Let’s take a look and compare the similarity between the genomes of our new strain (MEEI01) and EC958. One way to do this is compare percentage of shared nucleotide identity between two genomes. This is done by pairwise aligning two genomes and looking for the shared fraction of aligned base pairs and dividing by the length of the aligned region. To do this we’ll use probably the most commonly used and well-known bioinformatic algorithm named BLAST for Basic Local Alignment Search Tool. We’ll align these two genomes against each other and calculate the fraction of shared nucleotides (…more-or-less because the genomes we downloaded include more highly variable plasmid sequences which usually would be excluded from an analysis like this).

Create directory called ANI. Type

module load biokit
makeblastdb -help
blastn -help

Read the help and see if you can figure out anything about what these programs do. An introduction to BLAST is beyond the scope of this tutorial. There is a detailed manual here which may be useful. For the remainder of this tutorial you’ll just be typing commands in kind of “black box” manner. If you’d like to more details about what you are actually doing when you type these commands ask your instructors!

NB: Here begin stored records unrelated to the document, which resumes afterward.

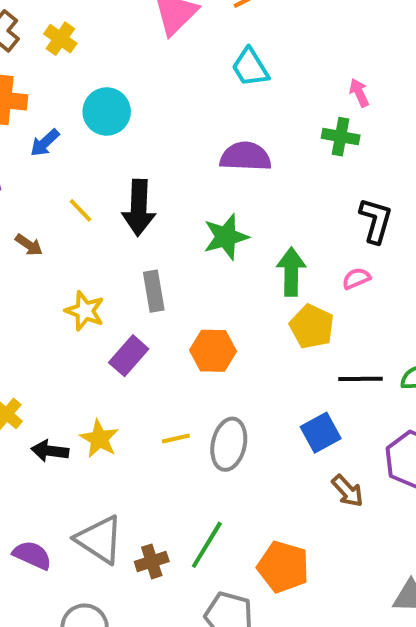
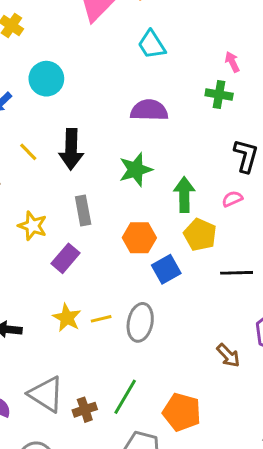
orange hexagon: (213, 351) -> (139, 238), moved
blue square: (321, 433) -> (166, 269), moved
yellow star: (99, 439) -> (67, 318), moved

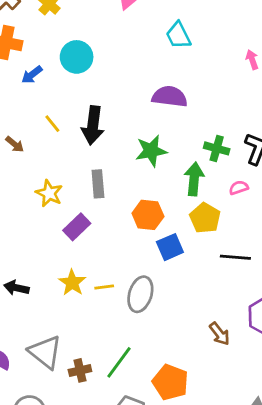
green cross: (219, 94) -> (217, 148), moved

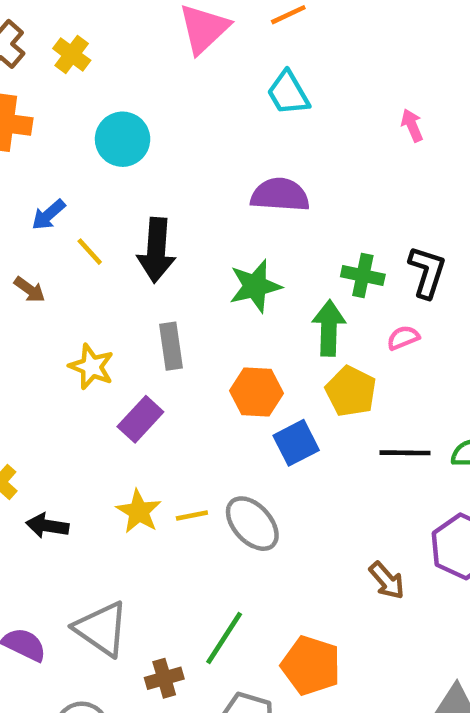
blue arrow: (32, 75) -> (48, 215), moved
gray ellipse: (140, 294) -> (252, 524), turned -56
brown cross: (80, 370) -> (164, 678), moved

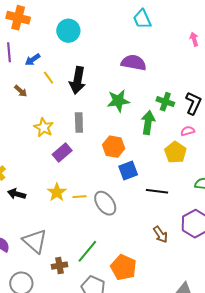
pink semicircle: (403, 338) -> (188, 131), moved
yellow pentagon: (351, 391) -> (175, 152), moved
black line: (405, 453) -> (157, 191), moved

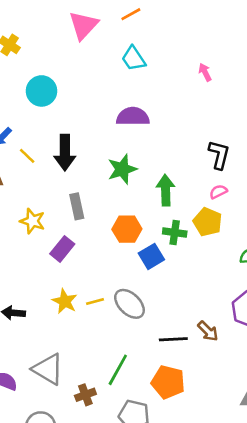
green cross: (165, 102) -> (175, 233), moved
black line: (157, 191) -> (173, 339), moved

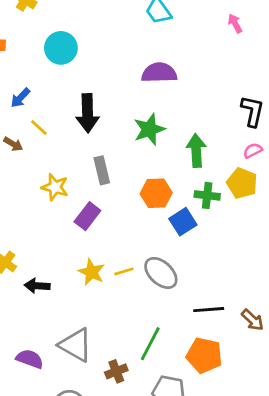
yellow line: (27, 156) -> (39, 127), moved
brown arrow: (208, 331) -> (253, 320), moved

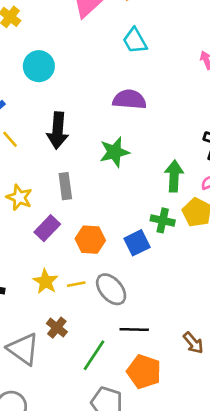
green arrow: (196, 151) -> (174, 176), moved
orange hexagon: (156, 193) -> (90, 240), moved
black line: (209, 310) -> (134, 329), moved
brown cross: (116, 371) -> (57, 328), moved, turned -36

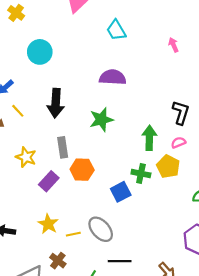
orange hexagon: (90, 240) -> (82, 170), moved
yellow line: (76, 284) -> (73, 234), moved

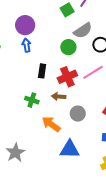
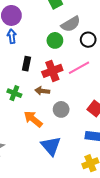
blue triangle: (70, 149) -> (51, 146), turned 45

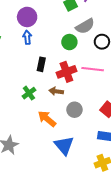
pink line: (79, 68) -> (93, 69), turned 35
green cross: (14, 93) -> (29, 93), turned 32

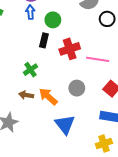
green circle: (69, 42) -> (53, 20), moved
pink line: (93, 69) -> (98, 59), moved
brown arrow: (56, 91) -> (26, 95), moved

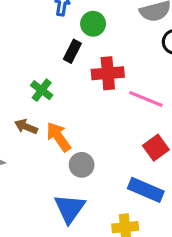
green cross: (30, 70) -> (42, 90), turned -32
gray circle: (77, 88) -> (82, 165), moved
blue triangle: (65, 124) -> (70, 208), moved

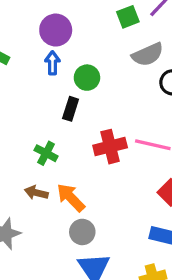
red cross: (108, 73) -> (110, 147), moved
gray circle: (82, 165) -> (82, 232), moved

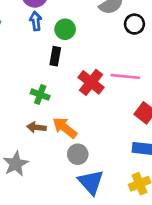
red cross: (110, 147) -> (91, 82), turned -30

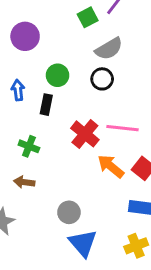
blue arrow: (36, 21) -> (18, 90), moved
black circle: (134, 24) -> (102, 79), moved
orange arrow: (65, 128) -> (111, 166), moved

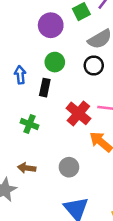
purple circle: (25, 36) -> (51, 25), moved
brown arrow: (24, 182) -> (27, 168), moved
gray circle: (69, 212) -> (69, 167), moved

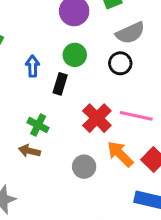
gray circle: (69, 167) -> (84, 167), moved
brown arrow: (27, 168) -> (29, 151), moved

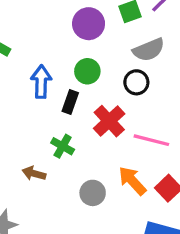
blue arrow: (33, 66) -> (41, 82), size x1.4
red cross: (97, 118) -> (109, 121), moved
green cross: (38, 125) -> (63, 146), moved

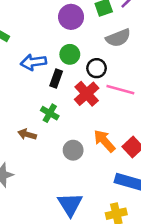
blue arrow: (41, 82) -> (33, 62), turned -100
black circle: (136, 82) -> (97, 68), moved
pink line: (151, 140) -> (120, 90), moved

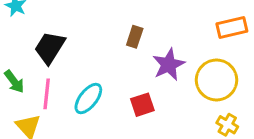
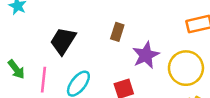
black trapezoid: (50, 48) -> (63, 41), moved

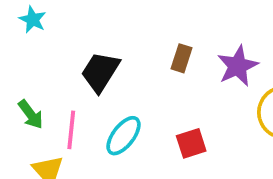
purple star: (146, 55) -> (238, 66), moved

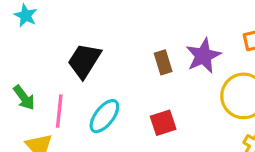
brown rectangle: (182, 58) -> (163, 62), moved, turned -35

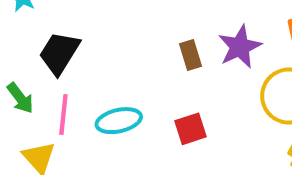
black trapezoid: (84, 61) -> (59, 53), moved
cyan ellipse: (104, 116) -> (119, 121), turned 39

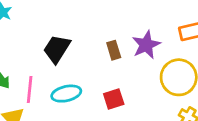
black trapezoid: (59, 53) -> (57, 49), moved

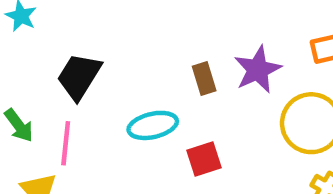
black trapezoid: (57, 49) -> (79, 76), moved
cyan ellipse: (66, 94) -> (153, 125), moved

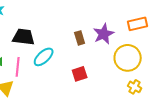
black trapezoid: (79, 76) -> (24, 37), turned 65
cyan ellipse: (153, 125) -> (44, 57), moved, turned -30

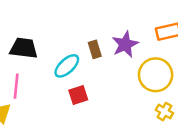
cyan ellipse: (44, 57) -> (67, 66), moved
red square: (80, 74) -> (78, 95), moved

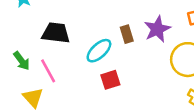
pink line: (16, 86) -> (48, 71), turned -35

To submit real-world tasks to Taito we don’t want to just execute them from the command line because we’re currently logged into the login node. You can see which login node you are using by visually checking the @taito-loginX after your username at the command prompt. The login nodes are shared by lots of different users and are not intended to perform intensive computational tasks. Tasks like creating directories, deleting files, renaming things and using text editors is fine for the login node because these tasks don’t consume many resources. However, once you start doing tasks that use multiple processors and tens of gigabytes or RAM then this would quickly slow down and disrupt the login node. DON’T SUBMIT BIG JOBS TO THE LOGIN NODES! Doing so might get you a grumpy email from the admins :)

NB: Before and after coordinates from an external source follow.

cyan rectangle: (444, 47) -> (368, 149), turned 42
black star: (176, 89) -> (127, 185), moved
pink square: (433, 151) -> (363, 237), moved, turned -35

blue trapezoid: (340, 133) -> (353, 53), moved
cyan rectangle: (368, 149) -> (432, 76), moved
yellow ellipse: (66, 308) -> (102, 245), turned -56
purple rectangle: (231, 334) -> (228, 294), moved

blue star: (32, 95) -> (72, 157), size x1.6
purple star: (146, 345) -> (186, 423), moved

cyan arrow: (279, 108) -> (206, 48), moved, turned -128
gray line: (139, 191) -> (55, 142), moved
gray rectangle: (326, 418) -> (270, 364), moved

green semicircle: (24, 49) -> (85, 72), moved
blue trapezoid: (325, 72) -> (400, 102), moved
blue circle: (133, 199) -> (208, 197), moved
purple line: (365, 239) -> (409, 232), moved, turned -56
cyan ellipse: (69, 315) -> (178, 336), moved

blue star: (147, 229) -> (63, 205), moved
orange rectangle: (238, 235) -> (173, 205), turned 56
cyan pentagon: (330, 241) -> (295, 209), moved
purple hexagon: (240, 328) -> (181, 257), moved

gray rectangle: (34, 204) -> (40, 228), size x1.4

Create the following text file in UTU_microbial_genomics directory and name it blastANI.sbatch

#!/usr/bin/env bash
#SBATCH -J blastANI
#SBATCH -o blastANI.log
#SBATCH --time 0-00:30:00
#SBATCH -p serial
#SBATCH --mem 0.5GB
#SBATCH -n 1

module load biokit

makeblastdb -in genomes/EC958.fna -dbtype nucl -out EC958
blastn -query genomes/MEEI01.fna -db EC958 -outfmt 6 -out MEEI01vEC958.tab

Now at the command prompt type:

sbatch blastANI.sbatch

You can check the progress of jobs that you’ve submitted by typing:

squeue -u <MYUSERNAME>

While you’re waiting for the job to finish read about the SLURM Scheduler and in particular sbatch. What did the script do that you just created? Can you describe what each of the lines starting with #SBATCH mean?

By this time the blast search should have finished… Take a look at the resulting output file. You can read about what the different columns mean here. Let’s calculate the mean percent identity of all alignment contigs/chromosomes using the values in the third column from the blast report.

cat MEEI01vEC958.tab | grep -E "NZ_HG941718.1" | sort -k1,1 -k5,5g -k6,6g | sort -u -k1,1 --merge | awk '{ sum += $3 } END { if (NR > 0) print sum / NR }'
What is the shared nucleotide percentage between these two genomes? Can you describe what the above command is doing? Note the usage of pipes “ ” and how that prevented us from writing unnecessary intermediate files. Take a look at the final awk command. Can you figure out what is going on? What is the NR variable doing?